Copy every line of the data in which the word "absolute" occurs.

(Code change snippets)
----------------------------------------
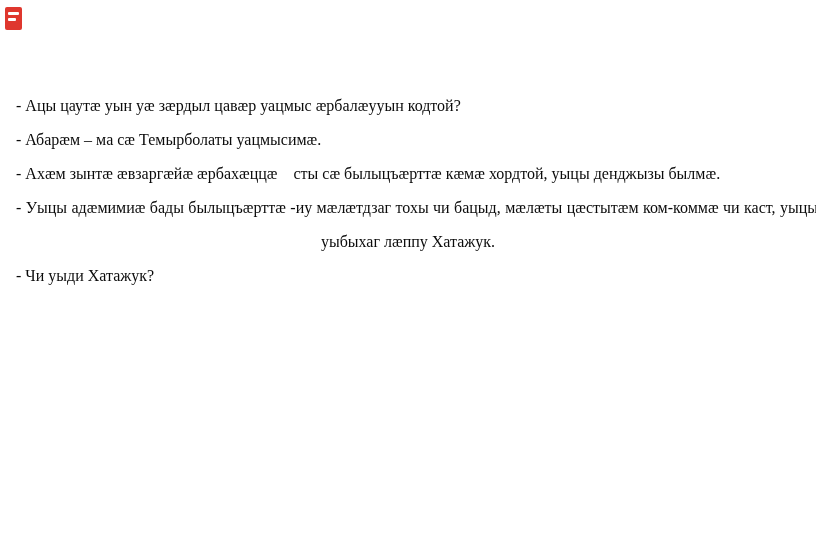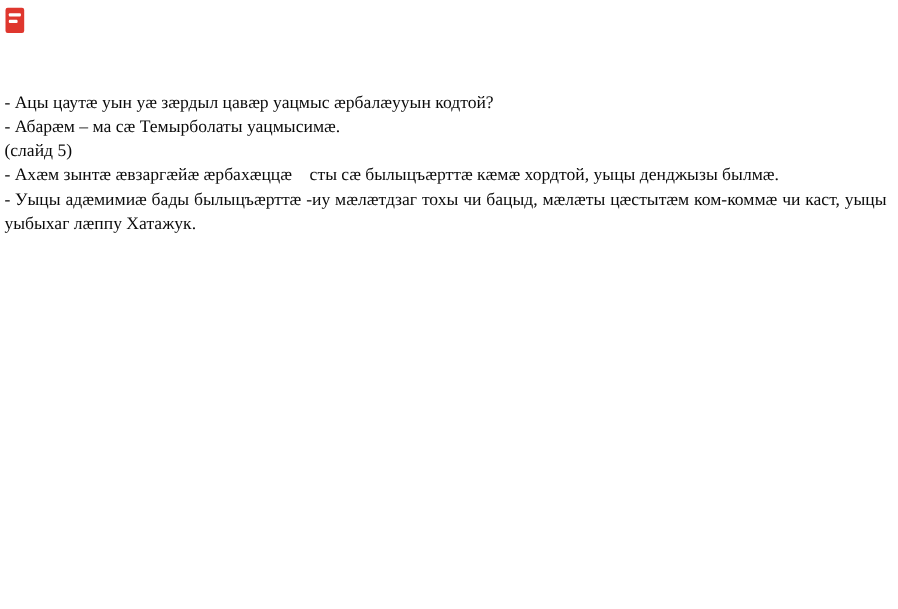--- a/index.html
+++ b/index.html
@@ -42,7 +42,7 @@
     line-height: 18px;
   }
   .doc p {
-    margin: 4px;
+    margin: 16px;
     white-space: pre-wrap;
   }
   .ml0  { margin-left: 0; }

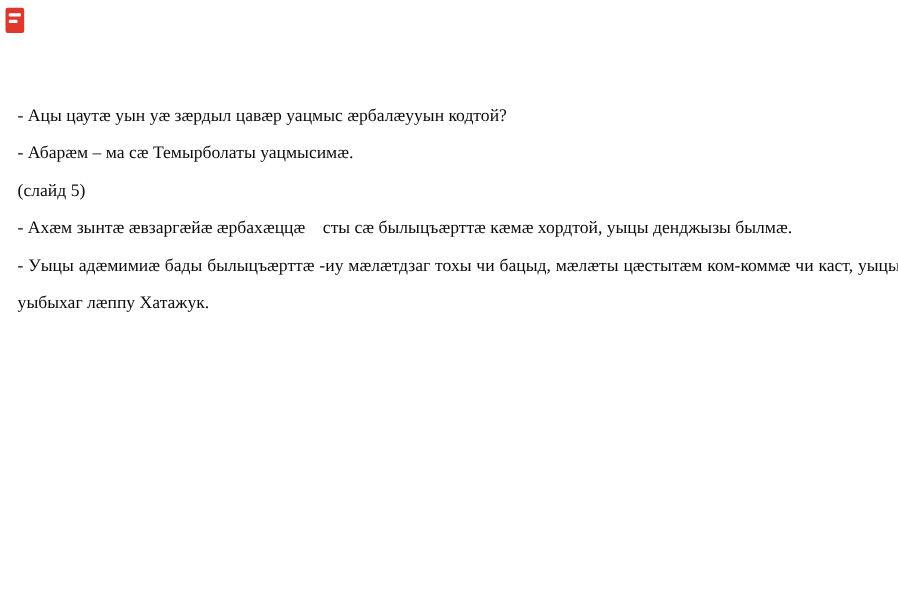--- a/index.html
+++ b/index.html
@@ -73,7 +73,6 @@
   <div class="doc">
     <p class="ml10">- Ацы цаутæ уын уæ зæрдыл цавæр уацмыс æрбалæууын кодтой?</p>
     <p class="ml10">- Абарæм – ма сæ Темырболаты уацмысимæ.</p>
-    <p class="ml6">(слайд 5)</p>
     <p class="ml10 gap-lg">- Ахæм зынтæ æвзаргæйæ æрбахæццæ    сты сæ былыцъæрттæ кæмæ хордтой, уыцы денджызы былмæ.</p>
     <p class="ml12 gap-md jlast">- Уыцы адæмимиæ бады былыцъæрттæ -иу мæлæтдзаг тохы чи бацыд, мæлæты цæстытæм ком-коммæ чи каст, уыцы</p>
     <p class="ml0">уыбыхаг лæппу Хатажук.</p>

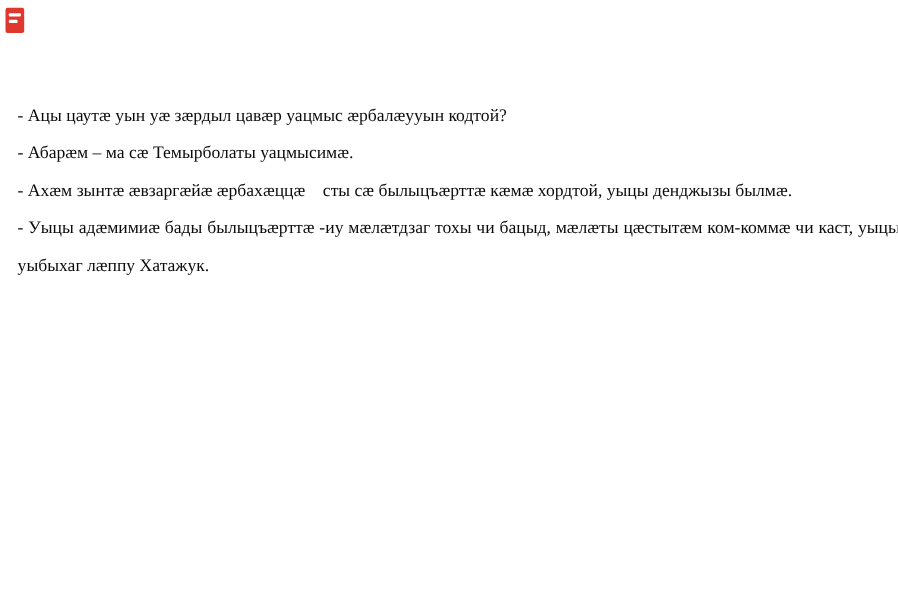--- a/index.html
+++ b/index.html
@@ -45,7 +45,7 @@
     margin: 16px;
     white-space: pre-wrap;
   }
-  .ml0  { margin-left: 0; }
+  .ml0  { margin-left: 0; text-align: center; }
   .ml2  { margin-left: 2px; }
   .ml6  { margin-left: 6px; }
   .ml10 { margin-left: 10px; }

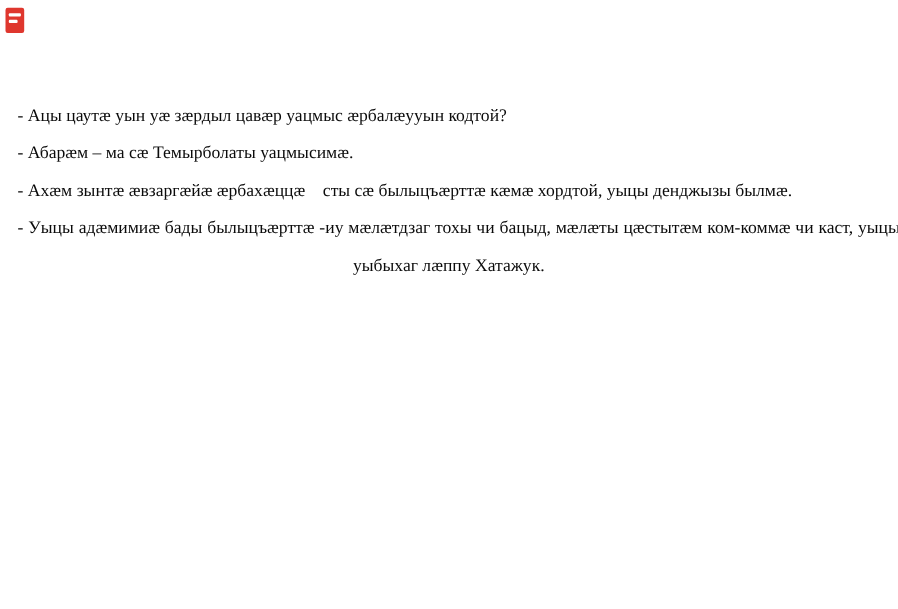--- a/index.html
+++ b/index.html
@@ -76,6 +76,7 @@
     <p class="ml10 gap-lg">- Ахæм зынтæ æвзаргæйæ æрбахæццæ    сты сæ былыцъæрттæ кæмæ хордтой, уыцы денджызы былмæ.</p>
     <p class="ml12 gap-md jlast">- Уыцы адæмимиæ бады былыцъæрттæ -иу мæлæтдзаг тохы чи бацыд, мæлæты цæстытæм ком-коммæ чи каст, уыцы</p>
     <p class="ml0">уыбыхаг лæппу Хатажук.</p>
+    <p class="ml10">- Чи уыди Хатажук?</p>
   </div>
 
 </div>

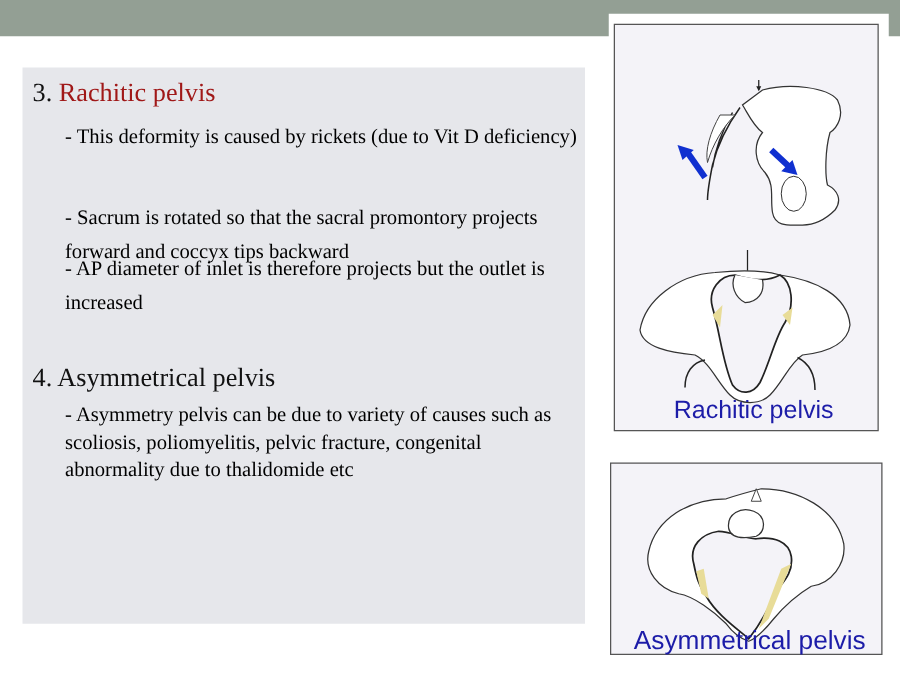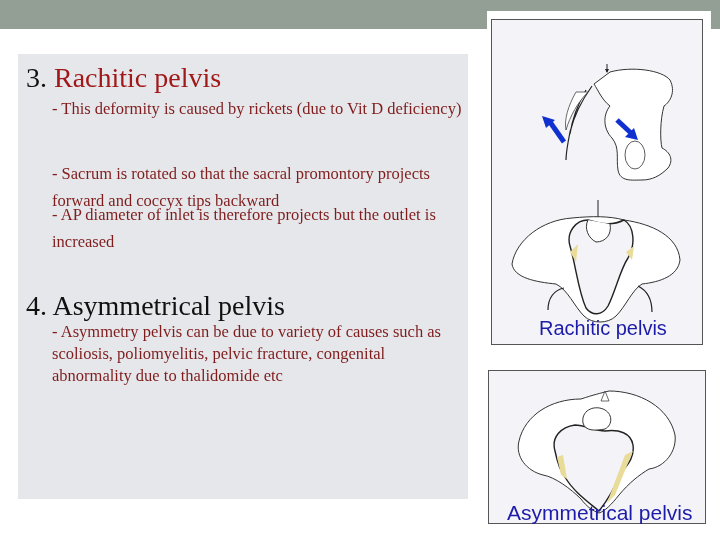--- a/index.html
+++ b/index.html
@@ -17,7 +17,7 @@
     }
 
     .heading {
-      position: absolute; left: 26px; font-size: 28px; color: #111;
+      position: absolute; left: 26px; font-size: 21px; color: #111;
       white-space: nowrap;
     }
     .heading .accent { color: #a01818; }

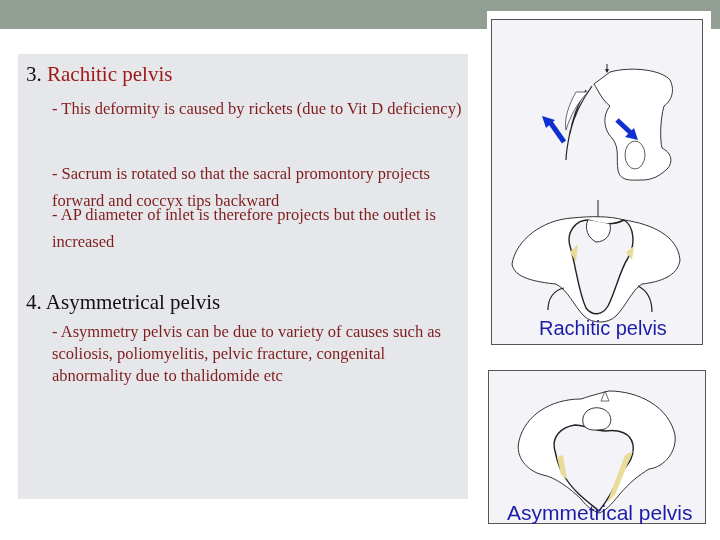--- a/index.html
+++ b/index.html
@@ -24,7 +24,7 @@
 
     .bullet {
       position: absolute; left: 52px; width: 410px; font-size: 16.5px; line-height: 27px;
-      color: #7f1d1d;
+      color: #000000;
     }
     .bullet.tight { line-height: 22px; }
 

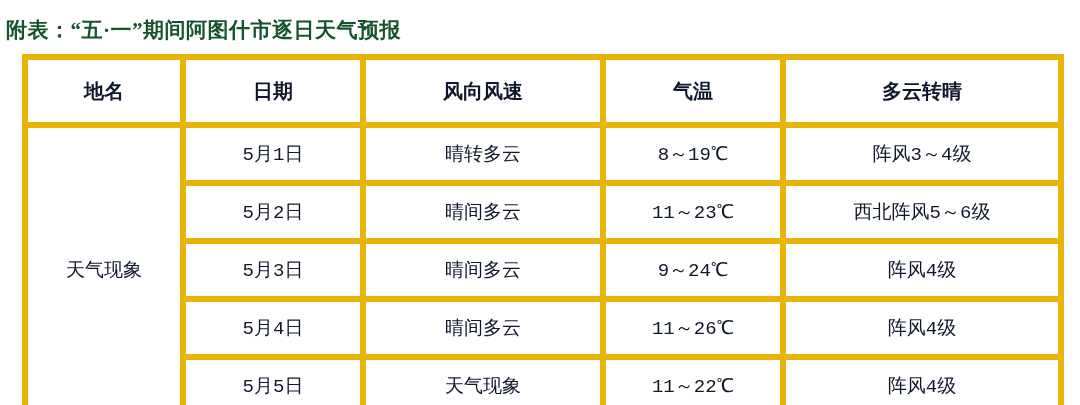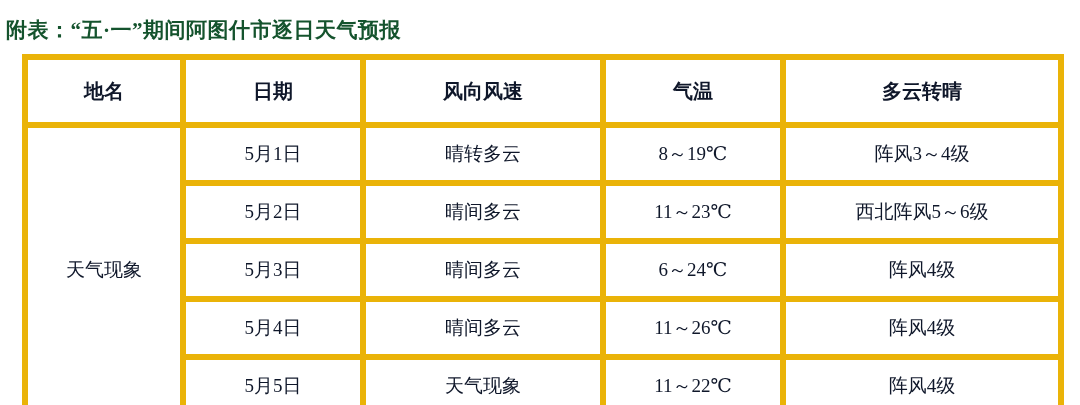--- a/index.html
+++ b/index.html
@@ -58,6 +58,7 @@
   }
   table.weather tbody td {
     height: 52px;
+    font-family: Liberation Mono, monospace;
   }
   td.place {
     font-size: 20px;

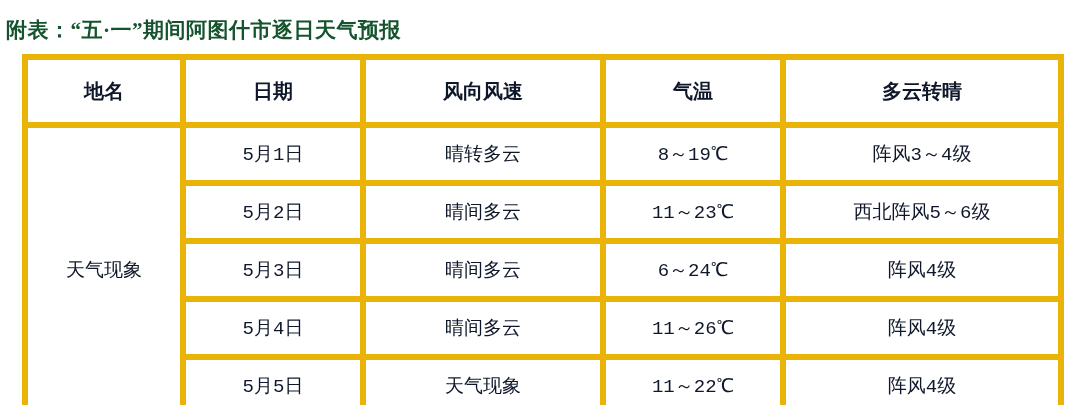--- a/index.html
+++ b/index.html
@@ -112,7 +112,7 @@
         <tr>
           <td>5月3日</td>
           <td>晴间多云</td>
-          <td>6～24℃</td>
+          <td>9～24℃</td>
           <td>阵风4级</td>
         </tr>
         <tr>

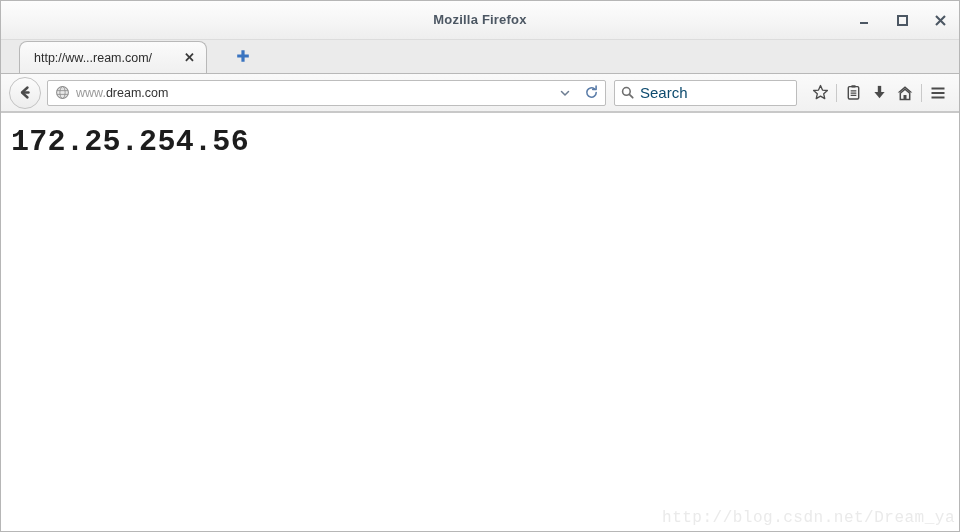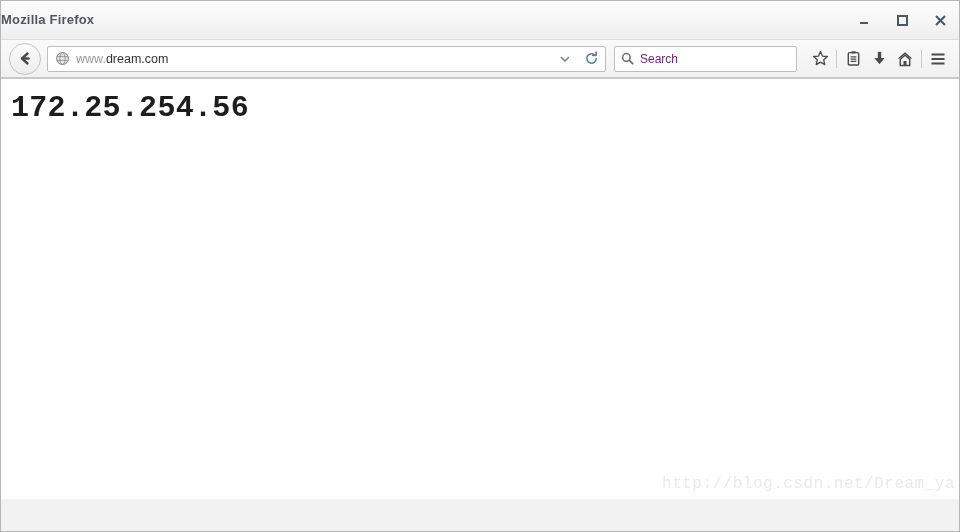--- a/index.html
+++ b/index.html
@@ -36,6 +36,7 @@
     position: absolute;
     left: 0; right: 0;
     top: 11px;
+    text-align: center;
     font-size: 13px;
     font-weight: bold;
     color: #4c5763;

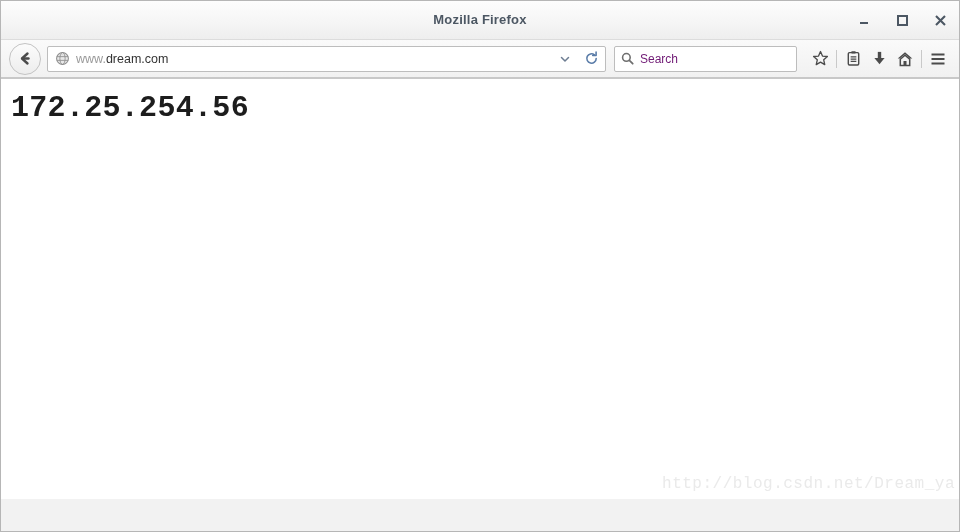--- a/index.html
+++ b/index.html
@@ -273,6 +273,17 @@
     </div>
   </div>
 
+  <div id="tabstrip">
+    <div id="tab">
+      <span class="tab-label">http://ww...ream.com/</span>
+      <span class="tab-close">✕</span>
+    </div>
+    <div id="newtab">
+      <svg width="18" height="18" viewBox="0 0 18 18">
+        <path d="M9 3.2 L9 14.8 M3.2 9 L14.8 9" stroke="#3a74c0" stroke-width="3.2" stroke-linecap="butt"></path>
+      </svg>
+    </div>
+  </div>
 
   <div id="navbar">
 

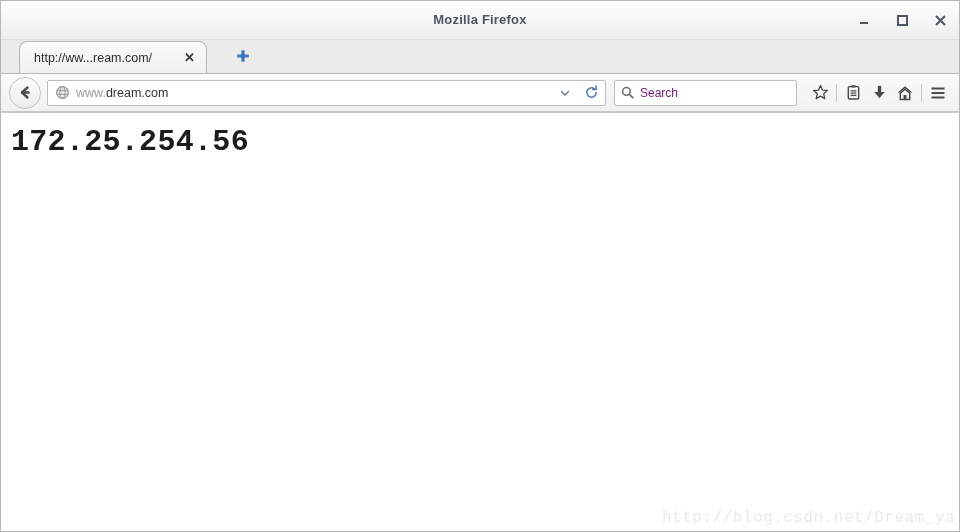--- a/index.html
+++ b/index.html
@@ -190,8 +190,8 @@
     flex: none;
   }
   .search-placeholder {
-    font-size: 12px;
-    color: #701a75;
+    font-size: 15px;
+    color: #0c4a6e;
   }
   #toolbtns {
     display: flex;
----------------------------------------
* Written answer *
-      position: absolute; left: 26px; font-size: 28px; color: #111;
+      position: absolute; left: 26px; font-size: 21px; color: #111;
       position: absolute; left: 52px; width: 410px; font-size: 16.5px; line-height: 27px;
     position: absolute;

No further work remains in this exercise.